• Exercise: When you copy the records, keep every word exact and leave the pictures out.

━━━━━━━━━━━━━━━━━━━━━━━━━━━━━━

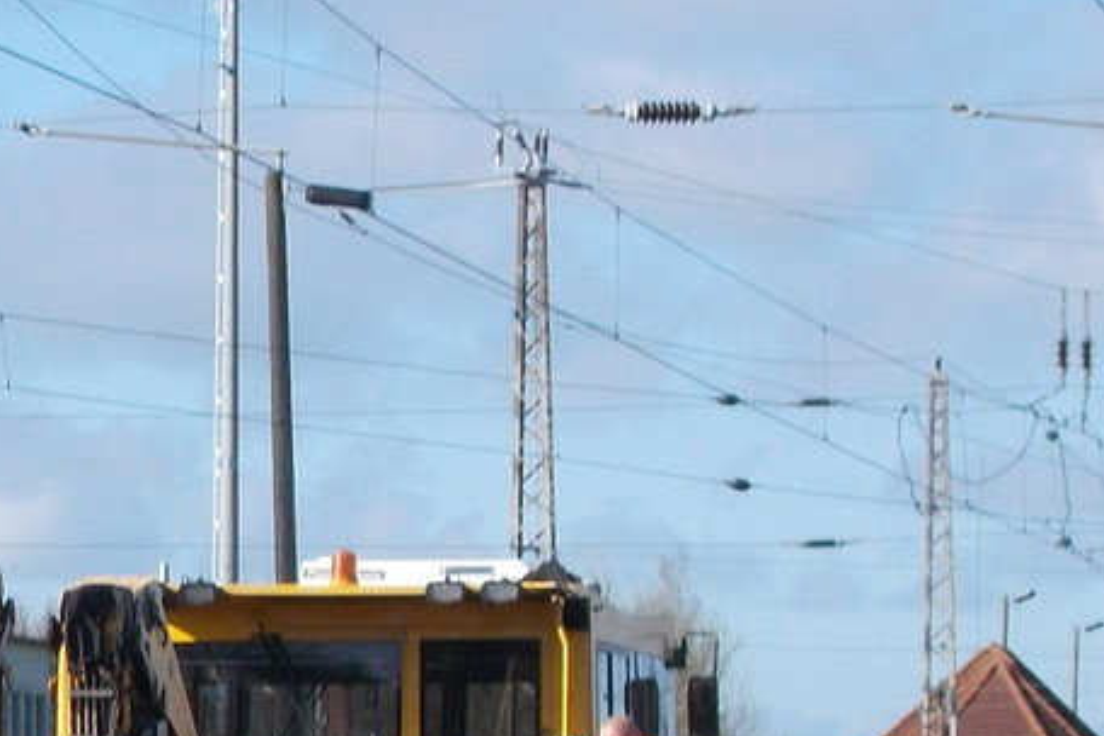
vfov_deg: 6.5
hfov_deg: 9.7
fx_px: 6378
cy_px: 985
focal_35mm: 208
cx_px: -271
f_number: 5.8
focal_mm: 13.5
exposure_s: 1/250
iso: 80
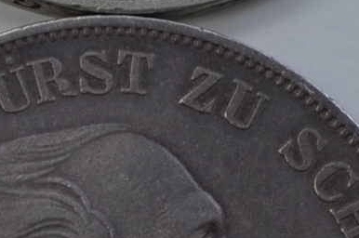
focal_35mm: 440
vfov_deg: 3.1
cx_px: -159
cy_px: 71
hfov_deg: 4.7
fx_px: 4380
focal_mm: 46
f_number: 8
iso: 250
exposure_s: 1/60
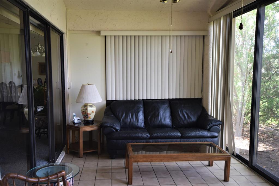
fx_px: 232
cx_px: 140
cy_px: 93
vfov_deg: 43.6
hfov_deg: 61.9
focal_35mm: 30
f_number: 5.6
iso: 1000
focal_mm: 20
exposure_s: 1/60
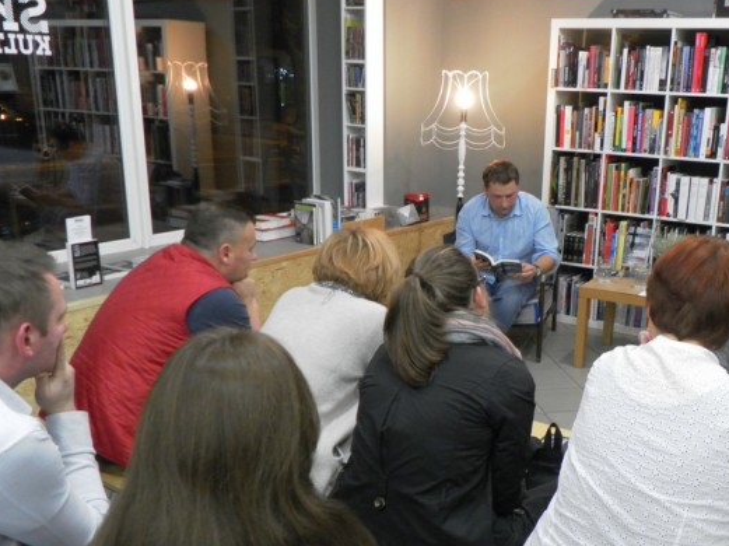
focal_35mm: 39
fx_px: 821
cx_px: 487
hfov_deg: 47.1
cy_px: 354
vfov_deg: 36.5
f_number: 2.8
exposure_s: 1/10
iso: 320
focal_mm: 5.2
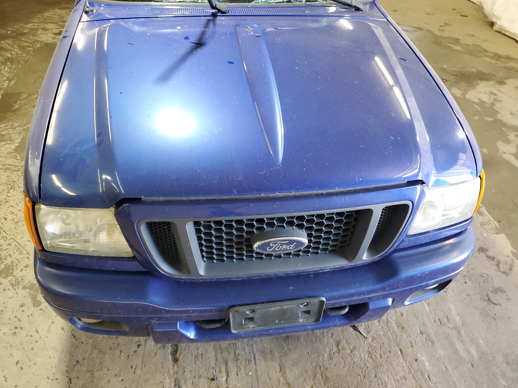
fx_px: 389
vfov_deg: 53.1
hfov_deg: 67.3
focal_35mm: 26
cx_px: 259
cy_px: 194
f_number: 1.5
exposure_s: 1/60.2
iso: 232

━━━━━━━━━━━━━━━━━━━━━━━━━━━━━━

• Expected answer:
vfov_deg: 6.5
hfov_deg: 9.7
fx_px: 6378
cy_px: 985
focal_35mm: 208
cx_px: -271
f_number: 5.8
focal_mm: 13.5
exposure_s: 1/250
iso: 80
focal_35mm: 440
vfov_deg: 3.1
cx_px: -159
cy_px: 71
hfov_deg: 4.7
fx_px: 4380
focal_mm: 46
f_number: 8
iso: 250
exposure_s: 1/60
fx_px: 232
cx_px: 140
cy_px: 93
vfov_deg: 43.6
hfov_deg: 61.9
focal_35mm: 30
f_number: 5.6
iso: 1000
focal_mm: 20
exposure_s: 1/60
focal_35mm: 39
fx_px: 821
cx_px: 487
hfov_deg: 47.1
cy_px: 354
vfov_deg: 36.5
f_number: 2.8
exposure_s: 1/10
iso: 320
focal_mm: 5.2
fx_px: 389
vfov_deg: 53.1
hfov_deg: 67.3
focal_35mm: 26
cx_px: 259
cy_px: 194
f_number: 1.5
exposure_s: 1/60.2
iso: 232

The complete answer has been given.